DATA LISTING
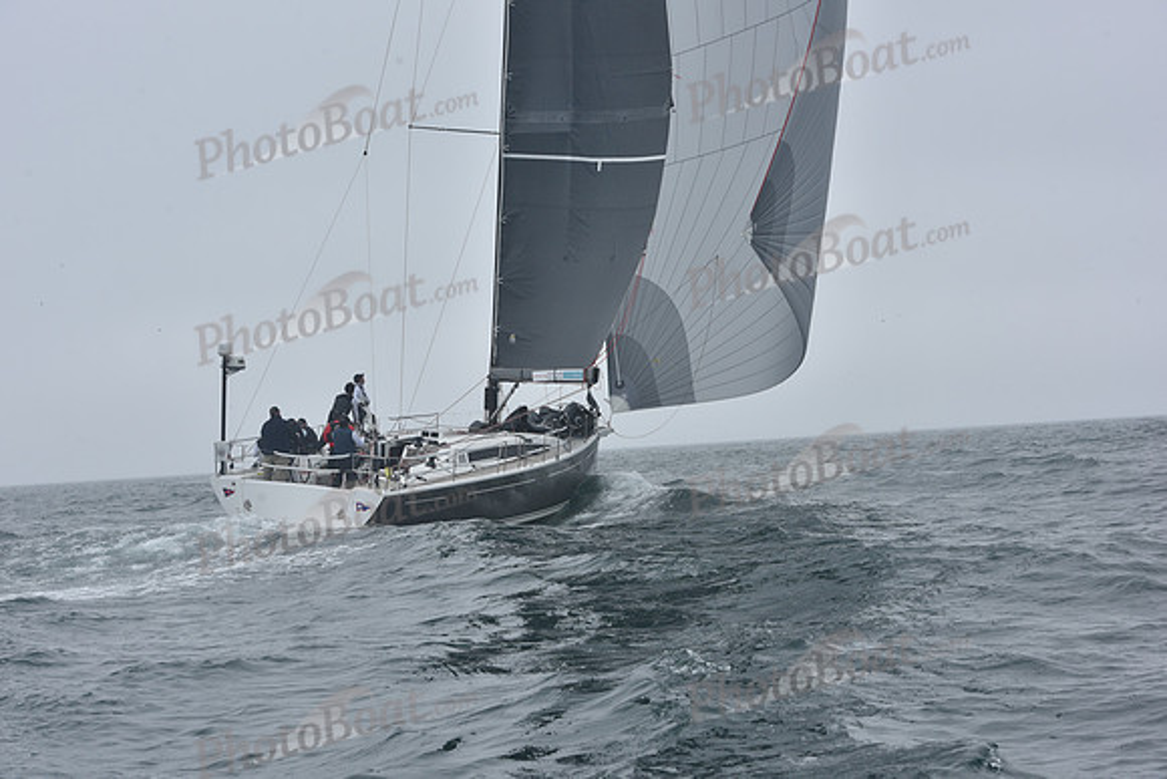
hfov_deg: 28.8
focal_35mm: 70
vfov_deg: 19.5
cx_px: 584
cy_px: 390
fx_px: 2270
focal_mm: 70
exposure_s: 1/800
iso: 250
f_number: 10
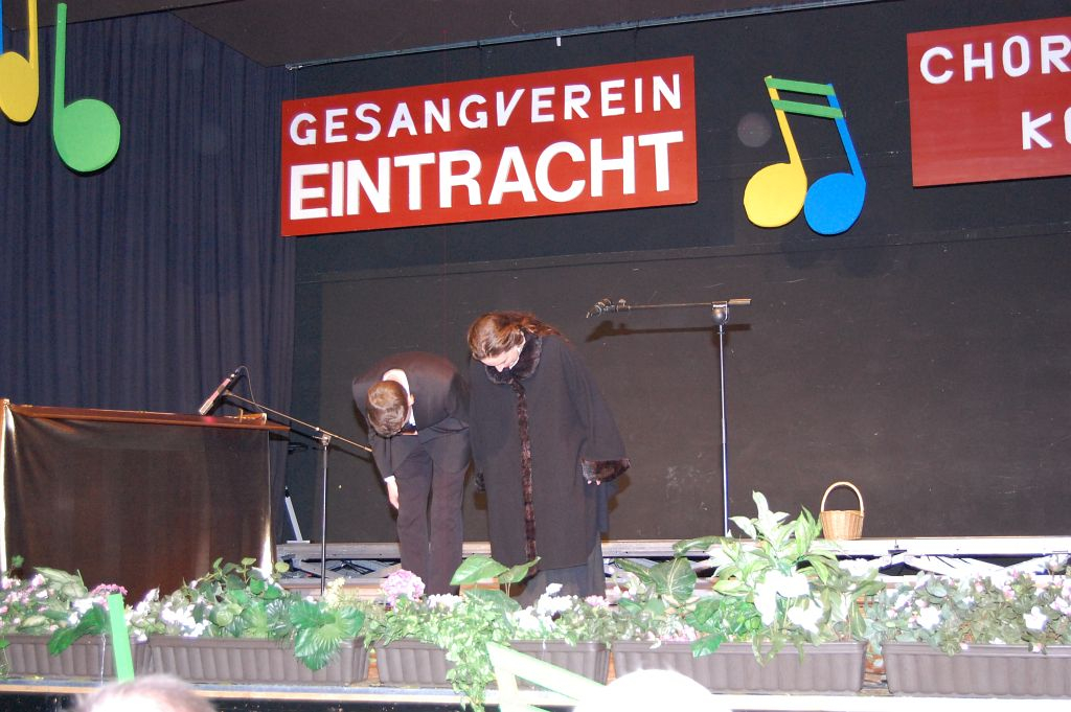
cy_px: 356
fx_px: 1561
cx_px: 536
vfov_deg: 25.7
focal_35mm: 52
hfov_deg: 37.9
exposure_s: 1/60
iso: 1600
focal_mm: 35
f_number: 4.8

AIM OF THE TASK
From the first record to the last, transcribe everything exactly but drop the pictures.

FINAL ANSWER
hfov_deg: 28.8
focal_35mm: 70
vfov_deg: 19.5
cx_px: 584
cy_px: 390
fx_px: 2270
focal_mm: 70
exposure_s: 1/800
iso: 250
f_number: 10
cy_px: 356
fx_px: 1561
cx_px: 536
vfov_deg: 25.7
focal_35mm: 52
hfov_deg: 37.9
exposure_s: 1/60
iso: 1600
focal_mm: 35
f_number: 4.8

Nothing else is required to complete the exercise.